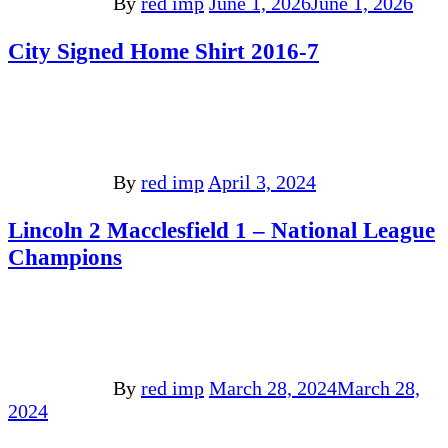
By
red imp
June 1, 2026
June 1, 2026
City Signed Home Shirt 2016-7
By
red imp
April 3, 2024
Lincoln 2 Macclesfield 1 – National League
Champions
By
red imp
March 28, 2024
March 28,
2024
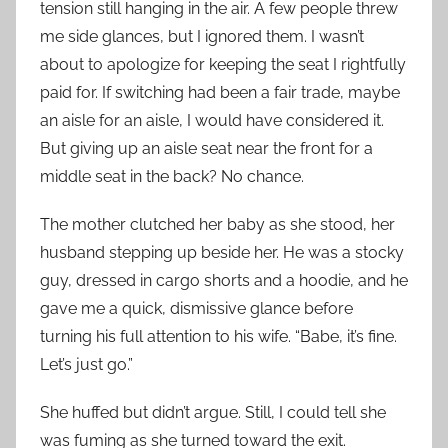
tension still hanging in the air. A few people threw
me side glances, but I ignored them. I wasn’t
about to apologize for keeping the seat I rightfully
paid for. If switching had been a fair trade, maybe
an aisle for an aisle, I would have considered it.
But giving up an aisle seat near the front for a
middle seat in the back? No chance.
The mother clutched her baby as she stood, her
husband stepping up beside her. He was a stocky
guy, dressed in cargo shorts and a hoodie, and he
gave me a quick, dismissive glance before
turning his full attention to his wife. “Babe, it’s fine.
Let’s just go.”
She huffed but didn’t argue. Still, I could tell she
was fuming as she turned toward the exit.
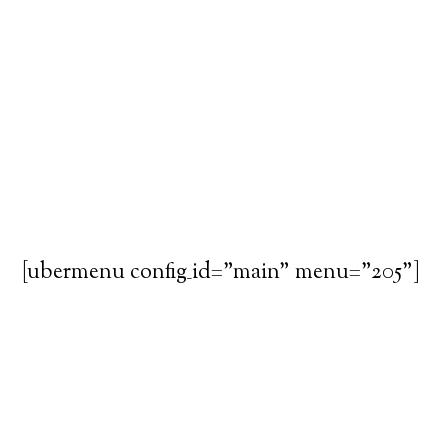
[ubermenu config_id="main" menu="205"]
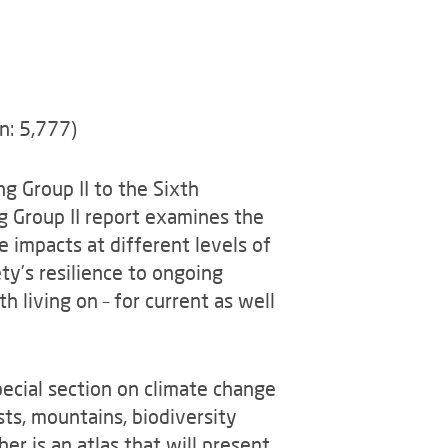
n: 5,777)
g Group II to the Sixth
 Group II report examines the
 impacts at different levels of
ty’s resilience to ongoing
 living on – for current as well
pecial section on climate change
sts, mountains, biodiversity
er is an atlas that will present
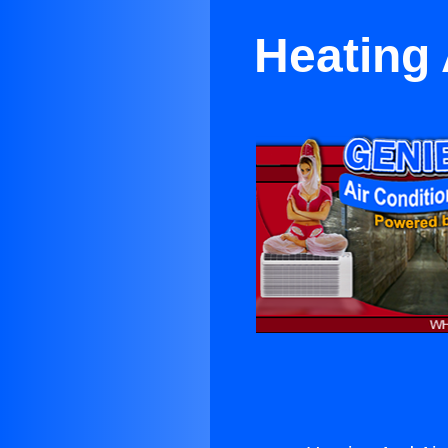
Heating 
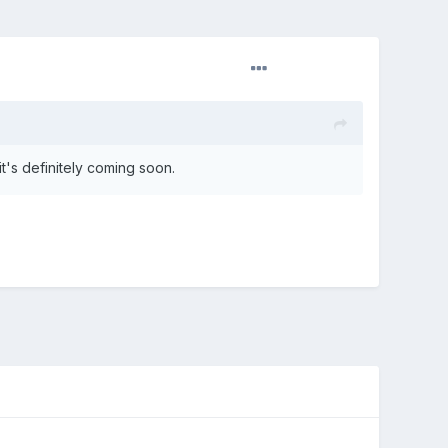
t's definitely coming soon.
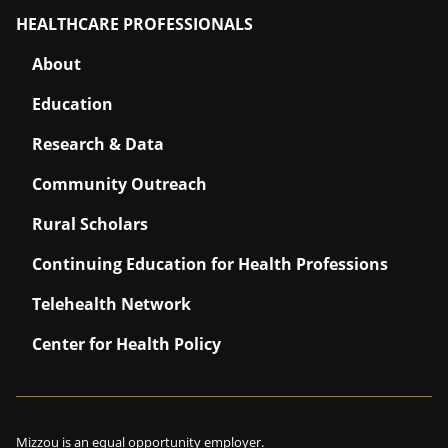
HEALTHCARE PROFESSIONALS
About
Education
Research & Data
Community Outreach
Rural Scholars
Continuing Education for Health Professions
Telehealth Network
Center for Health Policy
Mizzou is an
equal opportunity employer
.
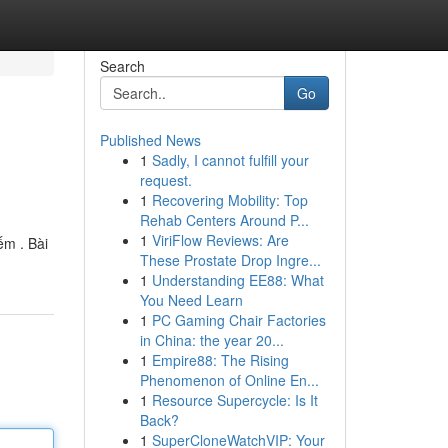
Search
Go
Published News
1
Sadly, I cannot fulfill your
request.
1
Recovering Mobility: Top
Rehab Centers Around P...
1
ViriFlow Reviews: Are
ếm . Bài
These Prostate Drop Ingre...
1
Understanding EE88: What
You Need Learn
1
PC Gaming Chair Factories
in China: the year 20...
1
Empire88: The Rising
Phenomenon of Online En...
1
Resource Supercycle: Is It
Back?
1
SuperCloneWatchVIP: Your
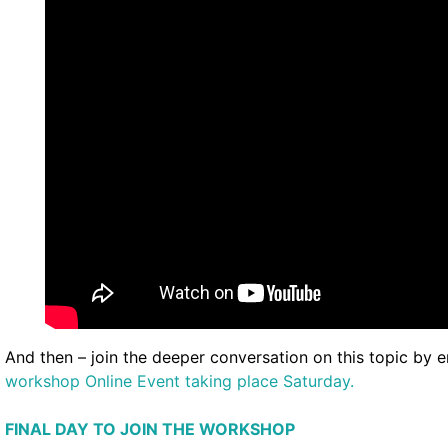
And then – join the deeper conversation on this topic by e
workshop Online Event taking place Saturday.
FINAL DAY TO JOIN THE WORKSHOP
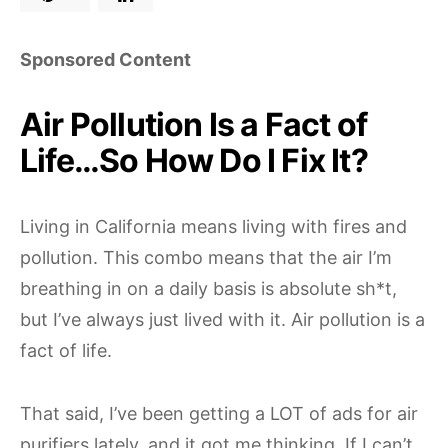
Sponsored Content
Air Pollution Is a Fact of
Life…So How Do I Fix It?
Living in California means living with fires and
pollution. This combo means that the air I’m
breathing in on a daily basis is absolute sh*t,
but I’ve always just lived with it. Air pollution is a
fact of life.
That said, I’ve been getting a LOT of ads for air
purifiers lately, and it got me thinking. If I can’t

◇ ◇ ◇ ◇ ◇

* _What is required_
Render as a numbered list the lines from the one containing "t's definitely coming soon." through the end of the entries, both ends included. Skip blank lines and leave out the pictures.

* _Result of the task_
1. t's definitely coming soon.
2. HEALTHCARE PROFESSIONALS
3. About
4. Education
5. Research & Data
6. Community Outreach
7. Rural Scholars
8. Continuing Education for Health Professions
9. Telehealth Network
10. Center for Health Policy
11. Mizzou is an
12. equal opportunity employer
13. .
14. Search
15. Go
16. Published News
17. 1
18. Sadly, I cannot fulfill your
19. request.
20. 1
21. Recovering Mobility: Top
22. Rehab Centers Around P...
23. 1
24. ViriFlow Reviews: Are
25. ếm . Bài
26. These Prostate Drop Ingre...
27. 1
28. Understanding EE88: What
29. You Need Learn
30. 1
31. PC Gaming Chair Factories
32. in China: the year 20...
33. 1
34. Empire88: The Rising
35. Phenomenon of Online En...
36. 1
37. Resource Supercycle: Is It
38. Back?
39. 1
40. SuperCloneWatchVIP: Your
41. And then – join the deeper conversation on this topic by e
42. workshop Online Event taking place Saturday.
43. FINAL DAY TO JOIN THE WORKSHOP
44. Sponsored Content
45. Air Pollution Is a Fact of
46. Life…So How Do I Fix It?
47. Living in California means living with fires and
48. pollution. This combo means that the air I’m
49. breathing in on a daily basis is absolute sh*t,
50. but I’ve always just lived with it. Air pollution is a
51. fact of life.
52. That said, I’ve been getting a LOT of ads for air
53. purifiers lately, and it got me thinking. If I can’t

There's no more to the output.